Write out, word for word, the part of the listing below that opens with the line containing "text_box [280, 420, 1250, 637]" and closes with the line containing "Page size: 1642x1270.", keeping both of those lines and adding no others.

───── DATA SUPPLIED ─────

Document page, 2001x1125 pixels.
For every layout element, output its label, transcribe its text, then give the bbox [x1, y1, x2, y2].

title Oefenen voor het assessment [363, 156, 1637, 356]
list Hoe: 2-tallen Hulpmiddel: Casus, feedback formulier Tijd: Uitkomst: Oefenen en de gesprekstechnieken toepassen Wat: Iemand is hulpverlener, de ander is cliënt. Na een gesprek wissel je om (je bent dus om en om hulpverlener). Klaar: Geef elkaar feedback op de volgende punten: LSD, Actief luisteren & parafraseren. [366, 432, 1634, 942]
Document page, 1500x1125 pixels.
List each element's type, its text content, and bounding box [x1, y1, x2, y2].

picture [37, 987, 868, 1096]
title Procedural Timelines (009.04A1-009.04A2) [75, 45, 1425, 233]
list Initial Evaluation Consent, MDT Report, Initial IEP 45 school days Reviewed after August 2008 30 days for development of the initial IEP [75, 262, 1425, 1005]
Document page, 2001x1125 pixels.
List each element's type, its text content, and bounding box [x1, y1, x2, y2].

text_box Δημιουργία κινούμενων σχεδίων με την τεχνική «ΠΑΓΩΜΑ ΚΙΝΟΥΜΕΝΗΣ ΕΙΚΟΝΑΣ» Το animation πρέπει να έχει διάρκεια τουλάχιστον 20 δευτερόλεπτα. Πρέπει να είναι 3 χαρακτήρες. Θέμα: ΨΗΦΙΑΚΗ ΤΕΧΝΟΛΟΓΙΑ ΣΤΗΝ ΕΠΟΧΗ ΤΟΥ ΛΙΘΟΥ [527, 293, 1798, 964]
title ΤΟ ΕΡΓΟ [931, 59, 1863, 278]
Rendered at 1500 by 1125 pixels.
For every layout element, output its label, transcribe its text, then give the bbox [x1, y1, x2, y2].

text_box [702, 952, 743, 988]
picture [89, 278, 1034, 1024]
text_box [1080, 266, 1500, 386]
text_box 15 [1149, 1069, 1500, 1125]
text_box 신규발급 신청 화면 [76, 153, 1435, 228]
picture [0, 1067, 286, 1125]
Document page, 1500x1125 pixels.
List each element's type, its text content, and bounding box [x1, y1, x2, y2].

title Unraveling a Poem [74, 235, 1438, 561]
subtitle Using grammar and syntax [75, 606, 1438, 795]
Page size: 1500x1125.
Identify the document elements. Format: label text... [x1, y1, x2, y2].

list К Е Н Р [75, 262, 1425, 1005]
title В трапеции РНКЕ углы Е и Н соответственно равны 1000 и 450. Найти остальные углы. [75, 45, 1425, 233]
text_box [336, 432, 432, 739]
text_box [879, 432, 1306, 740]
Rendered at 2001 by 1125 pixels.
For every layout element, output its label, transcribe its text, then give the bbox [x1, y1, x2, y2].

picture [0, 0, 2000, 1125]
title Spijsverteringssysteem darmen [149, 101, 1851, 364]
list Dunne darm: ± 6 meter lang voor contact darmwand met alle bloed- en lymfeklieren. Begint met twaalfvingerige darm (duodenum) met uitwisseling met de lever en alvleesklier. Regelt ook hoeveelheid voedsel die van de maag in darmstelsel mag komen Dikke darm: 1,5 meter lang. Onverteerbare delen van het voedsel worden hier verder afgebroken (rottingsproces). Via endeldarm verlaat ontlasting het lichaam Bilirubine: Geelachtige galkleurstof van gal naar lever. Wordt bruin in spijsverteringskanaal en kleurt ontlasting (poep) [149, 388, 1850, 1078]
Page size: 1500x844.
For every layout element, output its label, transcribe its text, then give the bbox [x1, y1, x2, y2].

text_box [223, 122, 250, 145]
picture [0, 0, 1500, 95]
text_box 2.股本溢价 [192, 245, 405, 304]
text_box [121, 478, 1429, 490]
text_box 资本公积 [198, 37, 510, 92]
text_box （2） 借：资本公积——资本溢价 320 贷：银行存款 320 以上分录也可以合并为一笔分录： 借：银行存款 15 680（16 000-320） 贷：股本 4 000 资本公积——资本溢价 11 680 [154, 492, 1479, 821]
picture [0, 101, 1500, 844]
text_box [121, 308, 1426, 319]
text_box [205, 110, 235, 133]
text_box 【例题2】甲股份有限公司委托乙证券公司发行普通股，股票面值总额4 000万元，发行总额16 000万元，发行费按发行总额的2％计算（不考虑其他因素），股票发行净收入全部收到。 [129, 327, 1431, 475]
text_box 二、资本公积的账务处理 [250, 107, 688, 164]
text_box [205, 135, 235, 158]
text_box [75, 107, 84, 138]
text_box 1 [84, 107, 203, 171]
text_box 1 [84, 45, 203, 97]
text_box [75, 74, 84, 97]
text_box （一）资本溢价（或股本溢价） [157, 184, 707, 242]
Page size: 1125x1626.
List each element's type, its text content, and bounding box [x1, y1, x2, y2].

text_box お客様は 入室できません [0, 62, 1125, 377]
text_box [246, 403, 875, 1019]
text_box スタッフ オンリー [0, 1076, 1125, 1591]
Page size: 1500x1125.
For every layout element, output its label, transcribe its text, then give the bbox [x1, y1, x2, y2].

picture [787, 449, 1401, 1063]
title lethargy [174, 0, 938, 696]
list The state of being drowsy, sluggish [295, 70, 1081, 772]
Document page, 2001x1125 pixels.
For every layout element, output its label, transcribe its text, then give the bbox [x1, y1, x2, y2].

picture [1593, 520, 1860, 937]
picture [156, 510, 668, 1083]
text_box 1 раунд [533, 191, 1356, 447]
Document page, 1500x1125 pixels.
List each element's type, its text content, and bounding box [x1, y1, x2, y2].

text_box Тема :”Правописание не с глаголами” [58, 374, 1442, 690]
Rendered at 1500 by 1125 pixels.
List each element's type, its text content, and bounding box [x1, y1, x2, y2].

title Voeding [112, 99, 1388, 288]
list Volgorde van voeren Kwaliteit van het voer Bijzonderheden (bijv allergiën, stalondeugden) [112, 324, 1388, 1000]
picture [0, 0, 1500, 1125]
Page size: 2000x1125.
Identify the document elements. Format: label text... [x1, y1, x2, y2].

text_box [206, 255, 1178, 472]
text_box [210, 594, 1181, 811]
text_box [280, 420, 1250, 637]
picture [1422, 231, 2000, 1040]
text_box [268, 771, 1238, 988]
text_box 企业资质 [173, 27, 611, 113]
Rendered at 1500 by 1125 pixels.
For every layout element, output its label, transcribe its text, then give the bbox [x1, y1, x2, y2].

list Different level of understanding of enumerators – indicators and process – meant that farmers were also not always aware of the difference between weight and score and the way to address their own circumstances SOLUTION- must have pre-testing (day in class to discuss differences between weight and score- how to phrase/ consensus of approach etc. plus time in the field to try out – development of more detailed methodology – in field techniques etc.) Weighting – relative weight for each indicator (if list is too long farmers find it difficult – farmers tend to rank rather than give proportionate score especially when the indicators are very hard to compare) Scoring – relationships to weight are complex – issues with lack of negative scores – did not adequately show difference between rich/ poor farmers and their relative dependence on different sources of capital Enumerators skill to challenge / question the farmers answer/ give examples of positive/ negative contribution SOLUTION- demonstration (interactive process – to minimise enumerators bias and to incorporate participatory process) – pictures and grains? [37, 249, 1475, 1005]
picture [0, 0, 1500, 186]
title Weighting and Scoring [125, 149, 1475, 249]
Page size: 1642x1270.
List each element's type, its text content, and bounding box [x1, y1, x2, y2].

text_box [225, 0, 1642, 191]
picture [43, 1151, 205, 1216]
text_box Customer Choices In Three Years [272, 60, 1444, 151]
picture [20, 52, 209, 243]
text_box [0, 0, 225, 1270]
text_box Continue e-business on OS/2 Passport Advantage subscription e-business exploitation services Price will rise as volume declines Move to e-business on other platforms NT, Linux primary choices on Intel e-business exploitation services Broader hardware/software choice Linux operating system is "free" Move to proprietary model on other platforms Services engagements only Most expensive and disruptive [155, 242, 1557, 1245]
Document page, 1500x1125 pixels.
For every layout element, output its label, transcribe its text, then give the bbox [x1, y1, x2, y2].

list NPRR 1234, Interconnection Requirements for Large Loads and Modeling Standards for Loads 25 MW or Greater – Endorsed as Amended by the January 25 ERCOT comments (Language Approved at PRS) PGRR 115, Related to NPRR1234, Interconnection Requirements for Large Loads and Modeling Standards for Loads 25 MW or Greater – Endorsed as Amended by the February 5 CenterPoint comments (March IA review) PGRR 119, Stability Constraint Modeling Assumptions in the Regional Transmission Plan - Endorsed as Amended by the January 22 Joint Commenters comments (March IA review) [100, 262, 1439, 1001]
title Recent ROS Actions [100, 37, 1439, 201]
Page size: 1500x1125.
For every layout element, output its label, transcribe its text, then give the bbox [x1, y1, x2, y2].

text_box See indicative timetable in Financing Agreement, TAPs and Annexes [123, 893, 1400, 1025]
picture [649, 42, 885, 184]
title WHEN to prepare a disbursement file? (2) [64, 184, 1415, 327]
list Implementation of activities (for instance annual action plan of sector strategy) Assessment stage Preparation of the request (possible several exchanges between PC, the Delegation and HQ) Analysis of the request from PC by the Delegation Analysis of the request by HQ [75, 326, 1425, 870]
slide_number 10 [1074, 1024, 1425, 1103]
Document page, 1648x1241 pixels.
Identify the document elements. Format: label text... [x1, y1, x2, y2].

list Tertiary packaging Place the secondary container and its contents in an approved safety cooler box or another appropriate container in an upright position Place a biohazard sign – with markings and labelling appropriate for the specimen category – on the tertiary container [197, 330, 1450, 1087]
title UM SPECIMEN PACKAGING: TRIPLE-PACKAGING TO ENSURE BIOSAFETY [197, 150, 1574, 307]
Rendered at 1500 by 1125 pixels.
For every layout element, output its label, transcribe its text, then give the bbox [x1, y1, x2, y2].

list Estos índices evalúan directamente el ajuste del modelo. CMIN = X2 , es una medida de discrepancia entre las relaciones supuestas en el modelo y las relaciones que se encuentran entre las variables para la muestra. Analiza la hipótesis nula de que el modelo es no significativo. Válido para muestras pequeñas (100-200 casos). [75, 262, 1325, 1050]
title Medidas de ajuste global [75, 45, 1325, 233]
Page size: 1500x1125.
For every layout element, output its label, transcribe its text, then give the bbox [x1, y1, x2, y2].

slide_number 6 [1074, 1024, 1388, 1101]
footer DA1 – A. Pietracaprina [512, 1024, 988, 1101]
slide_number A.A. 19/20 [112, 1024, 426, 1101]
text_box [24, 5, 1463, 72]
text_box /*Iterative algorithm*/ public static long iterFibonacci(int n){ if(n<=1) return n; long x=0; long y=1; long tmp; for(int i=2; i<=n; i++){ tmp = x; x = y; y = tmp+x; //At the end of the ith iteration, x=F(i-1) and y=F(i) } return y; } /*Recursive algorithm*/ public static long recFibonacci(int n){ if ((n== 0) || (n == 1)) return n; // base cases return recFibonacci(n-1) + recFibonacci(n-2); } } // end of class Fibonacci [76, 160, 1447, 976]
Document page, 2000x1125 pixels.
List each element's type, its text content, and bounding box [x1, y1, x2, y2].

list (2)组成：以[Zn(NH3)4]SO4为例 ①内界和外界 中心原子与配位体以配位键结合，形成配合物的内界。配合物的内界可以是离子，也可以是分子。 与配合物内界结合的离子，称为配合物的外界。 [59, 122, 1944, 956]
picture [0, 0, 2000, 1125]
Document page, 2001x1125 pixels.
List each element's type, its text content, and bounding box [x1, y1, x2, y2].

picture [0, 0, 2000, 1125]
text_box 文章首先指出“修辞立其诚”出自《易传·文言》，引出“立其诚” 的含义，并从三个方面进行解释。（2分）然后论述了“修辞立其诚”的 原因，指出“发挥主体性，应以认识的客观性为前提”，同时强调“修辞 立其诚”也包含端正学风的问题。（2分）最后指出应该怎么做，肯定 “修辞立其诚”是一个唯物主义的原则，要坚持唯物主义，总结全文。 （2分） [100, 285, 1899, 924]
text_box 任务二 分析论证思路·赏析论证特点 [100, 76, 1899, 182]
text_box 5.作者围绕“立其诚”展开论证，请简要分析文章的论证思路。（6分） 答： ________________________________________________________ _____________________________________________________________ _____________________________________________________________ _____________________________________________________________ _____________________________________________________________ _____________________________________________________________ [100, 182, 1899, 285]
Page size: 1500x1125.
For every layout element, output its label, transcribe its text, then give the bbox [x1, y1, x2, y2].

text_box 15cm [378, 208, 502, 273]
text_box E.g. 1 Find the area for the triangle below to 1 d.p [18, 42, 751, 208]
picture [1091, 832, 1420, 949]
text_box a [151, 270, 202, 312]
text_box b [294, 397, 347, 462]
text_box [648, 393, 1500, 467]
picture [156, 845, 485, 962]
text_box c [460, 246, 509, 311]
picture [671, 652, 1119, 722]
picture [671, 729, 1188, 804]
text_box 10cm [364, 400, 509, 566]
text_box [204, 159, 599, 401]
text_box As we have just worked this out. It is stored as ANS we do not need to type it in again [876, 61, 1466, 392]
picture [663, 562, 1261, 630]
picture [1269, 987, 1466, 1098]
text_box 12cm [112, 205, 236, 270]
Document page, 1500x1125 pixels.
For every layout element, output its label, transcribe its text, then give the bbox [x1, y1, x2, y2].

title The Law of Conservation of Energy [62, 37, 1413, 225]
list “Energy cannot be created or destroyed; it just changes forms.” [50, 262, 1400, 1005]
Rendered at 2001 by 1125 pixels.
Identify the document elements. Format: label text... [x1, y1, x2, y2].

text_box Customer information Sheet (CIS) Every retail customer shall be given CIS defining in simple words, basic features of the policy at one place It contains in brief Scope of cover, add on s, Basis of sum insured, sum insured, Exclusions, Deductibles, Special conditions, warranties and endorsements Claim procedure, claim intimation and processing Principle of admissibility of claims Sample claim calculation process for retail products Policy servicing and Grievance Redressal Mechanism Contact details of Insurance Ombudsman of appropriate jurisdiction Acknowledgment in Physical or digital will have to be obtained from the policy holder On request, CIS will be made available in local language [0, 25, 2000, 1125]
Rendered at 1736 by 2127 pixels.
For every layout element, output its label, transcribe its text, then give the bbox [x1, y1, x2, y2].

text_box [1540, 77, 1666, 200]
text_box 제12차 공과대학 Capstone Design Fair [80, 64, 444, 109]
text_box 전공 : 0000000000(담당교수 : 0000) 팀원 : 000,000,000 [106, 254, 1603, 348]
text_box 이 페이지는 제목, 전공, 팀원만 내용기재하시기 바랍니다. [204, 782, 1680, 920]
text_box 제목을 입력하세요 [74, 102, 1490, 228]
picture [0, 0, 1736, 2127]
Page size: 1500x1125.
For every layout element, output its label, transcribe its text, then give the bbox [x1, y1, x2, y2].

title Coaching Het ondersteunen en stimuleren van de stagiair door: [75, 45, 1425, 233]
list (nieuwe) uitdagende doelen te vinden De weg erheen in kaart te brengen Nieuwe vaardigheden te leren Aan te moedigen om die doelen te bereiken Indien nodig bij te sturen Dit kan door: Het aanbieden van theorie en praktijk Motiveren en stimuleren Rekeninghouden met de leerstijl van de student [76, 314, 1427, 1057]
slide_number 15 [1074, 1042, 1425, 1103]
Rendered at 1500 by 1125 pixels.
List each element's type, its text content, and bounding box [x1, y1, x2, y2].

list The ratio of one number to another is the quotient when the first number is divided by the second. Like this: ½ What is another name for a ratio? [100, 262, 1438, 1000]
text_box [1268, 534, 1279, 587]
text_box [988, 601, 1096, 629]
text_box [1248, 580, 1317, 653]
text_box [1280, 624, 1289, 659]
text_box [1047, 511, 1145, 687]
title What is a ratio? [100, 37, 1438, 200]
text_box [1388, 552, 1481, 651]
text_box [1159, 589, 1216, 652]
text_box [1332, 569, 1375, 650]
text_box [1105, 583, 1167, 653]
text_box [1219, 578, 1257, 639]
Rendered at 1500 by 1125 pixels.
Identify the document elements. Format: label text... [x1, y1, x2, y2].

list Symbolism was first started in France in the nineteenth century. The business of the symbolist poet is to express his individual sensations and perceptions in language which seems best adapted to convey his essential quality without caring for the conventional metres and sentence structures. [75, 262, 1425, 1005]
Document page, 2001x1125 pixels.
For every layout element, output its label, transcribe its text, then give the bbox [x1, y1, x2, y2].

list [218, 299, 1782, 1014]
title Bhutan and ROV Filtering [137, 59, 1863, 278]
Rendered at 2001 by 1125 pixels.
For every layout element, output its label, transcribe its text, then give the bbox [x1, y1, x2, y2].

─────

→ **SOLUTION TO THE EXERCISE**
text_box [280, 420, 1250, 637]
picture [1422, 231, 2000, 1040]
text_box [268, 771, 1238, 988]
text_box 企业资质 [173, 27, 611, 113]
Rendered at 1500 by 1125 pixels.
For every layout element, output its label, transcribe its text, then give the bbox [x1, y1, x2, y2].

list Different level of understanding of enumerators – indicators and process – meant that farmers were also not always aware of the difference between weight and score and the way to address their own circumstances SOLUTION- must have pre-testing (day in class to discuss differences between weight and score- how to phrase/ consensus of approach etc. plus time in the field to try out – development of more detailed methodology – in field techniques etc.) Weighting – relative weight for each indicator (if list is too long farmers find it difficult – farmers tend to rank rather than give proportionate score especially when the indicators are very hard to compare) Scoring – relationships to weight are complex – issues with lack of negative scores – did not adequately show difference between rich/ poor farmers and their relative dependence on different sources of capital Enumerators skill to challenge / question the farmers answer/ give examples of positive/ negative contribution SOLUTION- demonstration (interactive process – to minimise enumerators bias and to incorporate participatory process) – pictures and grains? [37, 249, 1475, 1005]
picture [0, 0, 1500, 186]
title Weighting and Scoring [125, 149, 1475, 249]
Page size: 1642x1270.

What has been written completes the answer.